* [PROMPT]:
Reproduce the lines of the data below verbatim. Begin with the first line of the data and stop after the line that contains "For a 14 inch Dutch Oven, arrange 13 hot".
DATASET CONTENT section start
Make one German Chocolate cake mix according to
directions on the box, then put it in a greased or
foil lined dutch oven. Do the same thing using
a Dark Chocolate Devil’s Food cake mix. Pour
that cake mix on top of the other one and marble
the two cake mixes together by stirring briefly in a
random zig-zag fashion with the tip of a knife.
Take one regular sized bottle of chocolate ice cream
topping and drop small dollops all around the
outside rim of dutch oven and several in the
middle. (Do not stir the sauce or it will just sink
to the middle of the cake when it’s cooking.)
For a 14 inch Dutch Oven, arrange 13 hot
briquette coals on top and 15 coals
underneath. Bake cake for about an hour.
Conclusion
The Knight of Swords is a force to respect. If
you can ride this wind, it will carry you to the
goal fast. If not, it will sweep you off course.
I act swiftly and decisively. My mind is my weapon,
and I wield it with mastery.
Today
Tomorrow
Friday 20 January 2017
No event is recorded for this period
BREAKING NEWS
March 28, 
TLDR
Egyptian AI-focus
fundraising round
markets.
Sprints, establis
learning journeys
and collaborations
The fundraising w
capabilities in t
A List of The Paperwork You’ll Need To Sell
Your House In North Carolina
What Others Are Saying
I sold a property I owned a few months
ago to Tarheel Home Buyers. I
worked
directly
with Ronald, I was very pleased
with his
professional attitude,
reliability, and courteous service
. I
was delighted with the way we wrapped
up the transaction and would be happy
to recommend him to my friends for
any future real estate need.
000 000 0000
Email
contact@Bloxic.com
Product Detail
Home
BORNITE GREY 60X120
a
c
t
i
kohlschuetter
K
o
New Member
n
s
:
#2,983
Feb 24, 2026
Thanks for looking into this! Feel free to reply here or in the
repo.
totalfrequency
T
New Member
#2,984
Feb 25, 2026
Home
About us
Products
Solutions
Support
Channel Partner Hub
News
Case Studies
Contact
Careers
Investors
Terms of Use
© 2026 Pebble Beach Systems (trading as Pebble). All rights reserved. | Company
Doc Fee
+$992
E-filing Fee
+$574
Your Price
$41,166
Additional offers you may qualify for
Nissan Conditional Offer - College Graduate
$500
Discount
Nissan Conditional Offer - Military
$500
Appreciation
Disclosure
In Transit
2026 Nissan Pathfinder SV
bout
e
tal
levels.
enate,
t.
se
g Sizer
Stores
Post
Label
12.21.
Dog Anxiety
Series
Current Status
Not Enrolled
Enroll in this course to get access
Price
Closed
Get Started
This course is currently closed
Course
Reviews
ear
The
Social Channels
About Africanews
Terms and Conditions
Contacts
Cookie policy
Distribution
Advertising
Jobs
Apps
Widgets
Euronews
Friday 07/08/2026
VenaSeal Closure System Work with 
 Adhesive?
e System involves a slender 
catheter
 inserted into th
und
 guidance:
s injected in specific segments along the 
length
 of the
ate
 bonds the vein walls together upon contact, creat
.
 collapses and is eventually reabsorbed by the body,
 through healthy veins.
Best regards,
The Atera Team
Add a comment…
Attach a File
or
DATASET CONTENT section end
* [WRITTEN SOLUTION]:
Make one German Chocolate cake mix according to
directions on the box, then put it in a greased or
foil lined dutch oven. Do the same thing using
a Dark Chocolate Devil’s Food cake mix. Pour
that cake mix on top of the other one and marble
the two cake mixes together by stirring briefly in a
random zig-zag fashion with the tip of a knife.
Take one regular sized bottle of chocolate ice cream
topping and drop small dollops all around the
outside rim of dutch oven and several in the
middle. (Do not stir the sauce or it will just sink
to the middle of the cake when it’s cooking.)
For a 14 inch Dutch Oven, arrange 13 hot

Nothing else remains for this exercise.